Hello to all, and a wish for a good brisk Friday. I know our day is going to start right, because we have oatmeal! I think we haven’t been quite forthcoming with our running breakfast problem, since we mostly focus on dinners. About two or three weeks ago we ran out of oatmeal. We were, quite frankly, shocked. It was a 20 lb bag of oatmeal, and we felt like it would never end.
Until we hit the bottom of the bag. Sad day.
So, we ordered more oatmeal, and waited. And waited. And kinda panicked because of how long it was taking, mourning our loss of oatmeal in the morning. Yet, joy of joys occurred when a large box showed up on our doorstep yesterday with Wood Prairie Farm‘s logo splashed all over it. Hot breakfasts at our fingertips, no more struggling to make something work for breakfast. We had eaten oatmeal for breakfast for so long that we had forgotten anything else, and did not have the flour to make bread for toast, pancakes or any other quick breakfast bread.
The flour situation should be changing today as well, hot dog! When it rains, it pours.
Our dinner last night was a thrown together picnic of sorts, framed around egg salad Laura had made for a snack, and the oatmeal we had just gleefully torn into.
A perennial favorite in this house, oatcakes. These are from American Whole Food Cuisine, and are best described as a dry, crumbly, slightly sweet oatmeal flatbread. Tasty, much-loved, and easy to make.
- 2 cups of oats (fresh, rolled or steal cut), ground to a flour. It will make about 1 1/2 cups of flour
- 1/2 teaspoon baking powder
- 1/2 teaspoon salt
- 1 1/4 cup rolled oats
- 2 tablespoons of oil
- 6 to 8 tablespoons of hot water
- Combine oat flour, baking powder, salt and 1 cup of rolled oats.
- Mix in oil and enough hot water to make a ball of soft dough.
- Put the remaining rolled oats on a surface where you can roll out the dough.

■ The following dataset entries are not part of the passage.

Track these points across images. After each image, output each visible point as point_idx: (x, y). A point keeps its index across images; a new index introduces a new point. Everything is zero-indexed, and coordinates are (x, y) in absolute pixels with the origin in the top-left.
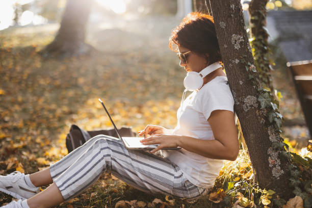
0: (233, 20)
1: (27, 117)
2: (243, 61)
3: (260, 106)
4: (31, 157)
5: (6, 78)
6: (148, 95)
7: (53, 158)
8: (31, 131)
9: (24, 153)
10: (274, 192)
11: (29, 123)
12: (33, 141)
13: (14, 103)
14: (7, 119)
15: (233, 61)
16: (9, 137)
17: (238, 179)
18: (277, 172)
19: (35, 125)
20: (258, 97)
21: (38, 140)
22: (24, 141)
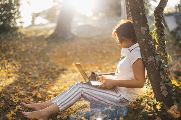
0: (141, 20)
1: (41, 72)
2: (147, 40)
3: (155, 61)
4: (44, 90)
5: (29, 53)
6: (104, 60)
7: (55, 91)
8: (43, 79)
9: (41, 89)
10: (163, 103)
11: (42, 75)
12: (45, 83)
13: (33, 65)
14: (30, 73)
15: (142, 40)
16: (32, 82)
17: (146, 98)
18: (165, 94)
19: (44, 76)
20: (154, 57)
21: (47, 83)
22: (40, 83)
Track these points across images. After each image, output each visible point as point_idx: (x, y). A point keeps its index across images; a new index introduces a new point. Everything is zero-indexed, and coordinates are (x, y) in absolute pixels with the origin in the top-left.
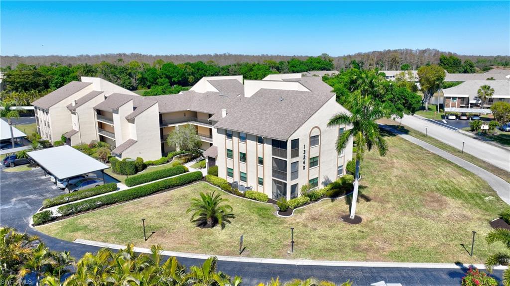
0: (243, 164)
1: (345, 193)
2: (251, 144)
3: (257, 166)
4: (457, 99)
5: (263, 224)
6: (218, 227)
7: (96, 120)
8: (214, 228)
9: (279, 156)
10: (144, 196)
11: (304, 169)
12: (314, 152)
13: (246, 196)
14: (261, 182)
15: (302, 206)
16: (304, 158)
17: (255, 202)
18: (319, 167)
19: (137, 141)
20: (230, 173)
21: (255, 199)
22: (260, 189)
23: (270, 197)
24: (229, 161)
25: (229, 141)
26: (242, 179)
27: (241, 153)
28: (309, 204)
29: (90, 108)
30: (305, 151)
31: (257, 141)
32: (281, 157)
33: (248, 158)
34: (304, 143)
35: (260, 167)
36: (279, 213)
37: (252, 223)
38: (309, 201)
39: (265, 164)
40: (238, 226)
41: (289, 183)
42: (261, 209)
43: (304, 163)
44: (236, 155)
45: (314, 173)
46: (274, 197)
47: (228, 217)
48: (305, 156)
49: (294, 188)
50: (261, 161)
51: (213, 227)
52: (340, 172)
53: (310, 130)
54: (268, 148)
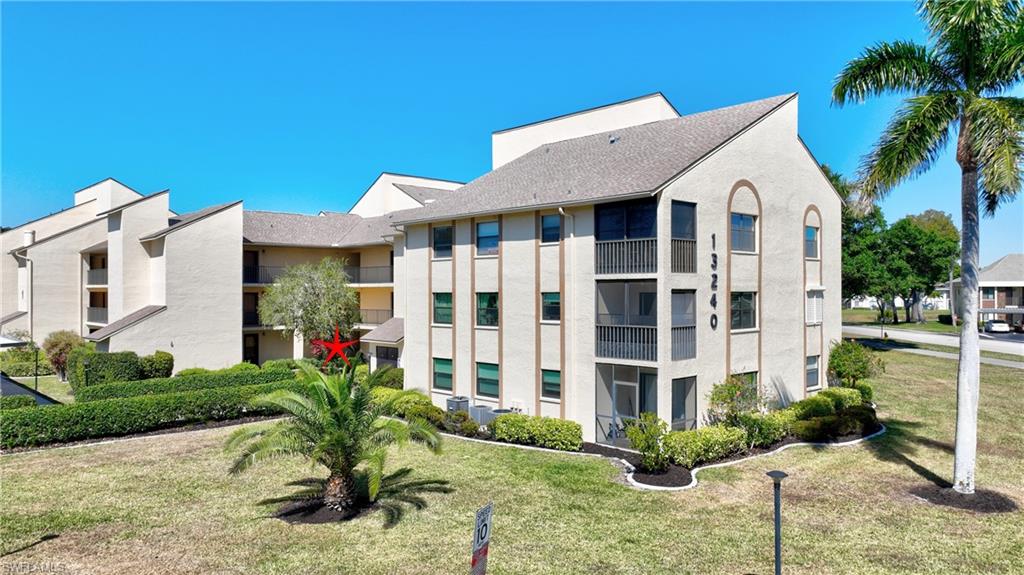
0: (487, 337)
1: (858, 430)
2: (519, 253)
3: (538, 325)
4: (996, 292)
5: (577, 513)
6: (373, 521)
7: (86, 286)
8: (354, 522)
9: (621, 270)
10: (119, 435)
11: (714, 327)
12: (742, 273)
13: (499, 434)
14: (551, 386)
15: (722, 459)
16: (714, 286)
17: (531, 452)
18: (759, 332)
19: (165, 308)
20: (443, 376)
21: (532, 441)
22: (550, 410)
23: (589, 436)
24: (442, 334)
25: (442, 266)
26: (484, 388)
27: (480, 295)
28: (744, 454)
29: (72, 253)
30: (714, 256)
31: (537, 237)
32: (631, 270)
33: (507, 308)
34: (711, 226)
35: (550, 330)
36: (634, 477)
37: (527, 509)
38: (742, 444)
39: (567, 317)
40: (463, 518)
41: (667, 369)
42: (561, 468)
43: (714, 303)
44: (464, 308)
45: (744, 352)
46: (602, 437)
47: (421, 490)
48: (715, 276)
49: (683, 388)
50: (552, 308)
51: (348, 518)
52: (811, 377)
53: (730, 189)
54: (580, 248)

- Depending on your pan size and how thin you want you oatcake to be, you can split the dough into two balls and roll out thinly, making sure both sides have whole rolled oats pressed into it OR you can roll the whole mess of dough into one large, thicker disk. Both are yummy. Cut into wedges.
- There are a couple of cooking methods, which makes this great for any meal. Cook at 350F for around 15 minutes OR Cook at 400F for around 10 minutes OR cook in a skillet until dry and starting to brown in places. Ultimately, you want the oatcakes to be firm with some color on it.
Along with our oatcakes, we had egg salad, which Laura ad so kindly made up for us.
Our dinner batch of salad used up the last of our precious mayonnaise, so we are trying something a little different for lunch using yogurt, angelito cheese, olive oil and our homemade relish. I think it tastes good, Laura seemed a little questionable about the mix. We will see how it tastes after marinating all night in the refrigerator.
Also eaten was the other half of our aboboro squash, carrot sticks, Chase Hill Farm cheese, mustard, jam and butter.
In the carrot picture above, you see a jar of Raye’s Mustard. Located in Maine, it is the last stone mill that grinds mustard in America. I am madly in love with this condiment, and would seriously eat it on just about anything savory. We’ve tried a whole bunch of different varieties so far, but I have yet to find one that I would call my favorite. They are just so good! I think we have gone through more mustard in the past 6 months than any other time in my life. Currently, I am halfway through a jar of Moose-a-maquoddy Molasses, and it is delish.
A funny for you today.
The picture is terrible (try photographing a black cat in a dimly lit room), but the whole event was hilarious. Fitzwilliam came over after we had finished, and since we had a picnic in front of the Christmas Tree, he inspected each empty dish. Imagine our surprise when we started licking the cleaned squash shell, then chewing on it! We scraped out that chunk of squash for him, and he gobbled it right down, with more enthusiasm than his normal kitty dinner. What?! Our little fat man eating vegetables? Ah, cats. Always surprising you.